1. Field of the Invention
This invention relates to an optical splitter that is applied to, for example, a device for splitting a signal light beam in optical communications and the like.
2. Description of the Related Art
For example, in a device for optical integrated circuits used for optical communications, a so-called Y-split waveguide is known as one means for splitting a signal light beam. A splitter capable of asymmetrically splitting optical power at a ratio of 60 to 40 or a ratio of 90 to 10 is also demanded.
For example, a prior art optical splitter as shown in FIG. 14 has a main waveguide 1, a tapered waveguide 2, and a pair of split waveguides 3 and 4. The widths W3 and W4 of the split waveguides 3 and 4 are caused to differ from each other to allow optical power to be split asymmetrically. The tapered waveguide 2 tapers and expands from the main waveguide 1 toward the split waveguides 3 and 4, i.e., from width W1 to width W2. A split portion end face 5 of width Wg is formed between the split waveguides 3 and 4.
In the prior art optical splitter shown in FIG. 14, the width W2 of the tapered waveguide 2 at the connecting portions of the tapered waveguide 2 and the split waveguides 3 and 4 is equal to the sum of the widths W3 and W4 of the split waveguides 3 and 4 and the width Wg of the split end face 5. In other words, the optical splitter is designed to have the following relationships: W2=(W3+W4+Wg) and W3≠W4.
FIG. 15 shows a relationship between a ratio between the widths W3 and W4 of the split waveguides 3 and 4 and each of a split ratio and a split excessive loss in the prior art optical splitter shown in FIG. 14. In FIG. 15, the horizontal axis represents a ratio between the widths W3 and W4 of the split waveguides 3 and 4 [W3/(W3+W4)]. The left vertical axis represents a split ratio between the split waveguides 3 and 4, and the right vertical axis represents a split excessive loss. The sum of the widths W3 and W4 of the split waveguides 3 and 4 is 10 μm, and the section of the main waveguide 1 is a 7 μm×7 μm square. The relative refractive index difference between a core and a clad layer is 0.45%, the width Wg of the split portion end face 5 is 3 μm, the length of the tapered waveguide 2 is 600 μm, and the wavelength of an optical signal is 1.55 μm.
On the other hand, Jpn. Pat. Appln. KOKAI Publication No. 9-80244 describes an optical splitter wherein the positions of a pair of split waveguides are displaced in a width direction of a tapered waveguide. This prior art is directed to an optical splitter as shown in FIG. 16. The optical splitter has a pair of split waveguides 3′ and 4′ whose widths W5 are equal to each other, and the central axes of the split waveguides 3′ and 4′ are displaced by ΔX in the width direction of a tapered waveguide 2 from the central axes of the main waveguide 1 and tapered waveguide 2.

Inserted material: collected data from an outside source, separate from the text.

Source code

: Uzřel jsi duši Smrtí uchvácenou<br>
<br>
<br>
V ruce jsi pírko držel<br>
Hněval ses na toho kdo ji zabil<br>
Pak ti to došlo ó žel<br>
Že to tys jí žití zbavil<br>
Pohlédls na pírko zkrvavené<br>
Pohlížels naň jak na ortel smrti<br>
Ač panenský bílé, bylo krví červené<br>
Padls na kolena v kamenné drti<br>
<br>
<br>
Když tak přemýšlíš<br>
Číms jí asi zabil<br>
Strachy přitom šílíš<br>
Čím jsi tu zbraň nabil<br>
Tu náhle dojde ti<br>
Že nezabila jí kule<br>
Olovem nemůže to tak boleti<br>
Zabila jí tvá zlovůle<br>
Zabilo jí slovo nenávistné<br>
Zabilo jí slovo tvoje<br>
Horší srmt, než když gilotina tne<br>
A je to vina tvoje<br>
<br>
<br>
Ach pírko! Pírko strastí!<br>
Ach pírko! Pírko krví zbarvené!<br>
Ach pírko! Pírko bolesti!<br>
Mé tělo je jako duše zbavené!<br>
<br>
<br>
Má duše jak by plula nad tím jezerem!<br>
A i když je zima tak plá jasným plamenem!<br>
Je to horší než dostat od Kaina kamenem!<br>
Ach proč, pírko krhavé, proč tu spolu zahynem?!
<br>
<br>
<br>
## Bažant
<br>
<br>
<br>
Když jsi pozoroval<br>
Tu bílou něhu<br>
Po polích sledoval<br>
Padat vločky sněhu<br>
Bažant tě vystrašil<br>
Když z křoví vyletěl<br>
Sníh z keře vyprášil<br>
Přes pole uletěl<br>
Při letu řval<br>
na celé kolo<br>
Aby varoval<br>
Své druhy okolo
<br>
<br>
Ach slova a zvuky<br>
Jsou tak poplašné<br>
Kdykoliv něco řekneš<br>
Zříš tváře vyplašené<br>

FIG. 17 shows a relationship between the amount of axial displacement ΔX and each of a split ratio and a split excessive loss in the prior art optical splitter shown in FIG. 16. In FIG. 17, the horizontal axis represents the amount of axial displacement ΔX. The left vertical axis represents the split ratio between the split waveguides 3′ and 4′, and the right vertical axis represents the split excessive loss. The section of each of the main waveguide 1 and split waveguides 3′ and 4′ is a 7 μm×7 μm rectangle. The relative refractive index difference between a core and a clad layer is 0.45%, the width Wg of a split portion end face 5 is 3 μm, the length of the tapered waveguide 2 is 600 μm, and the wavelength of an optical signal is 1.55 μm.
The prior art optical splitter shown in FIG. 14 has the drawback that the split excessive loss is as high as about 0.2 dB over the full range of 50 percent to 80-odd percent of split ratio as shown in FIG. 15.
In contrast, the prior art optical splitter shown in FIG. 16 has the drawback that the split excessive loss becomes high as the split ratio increases as shown in FIG. 17. For this reason, there is a limit to the increase in the split ratio.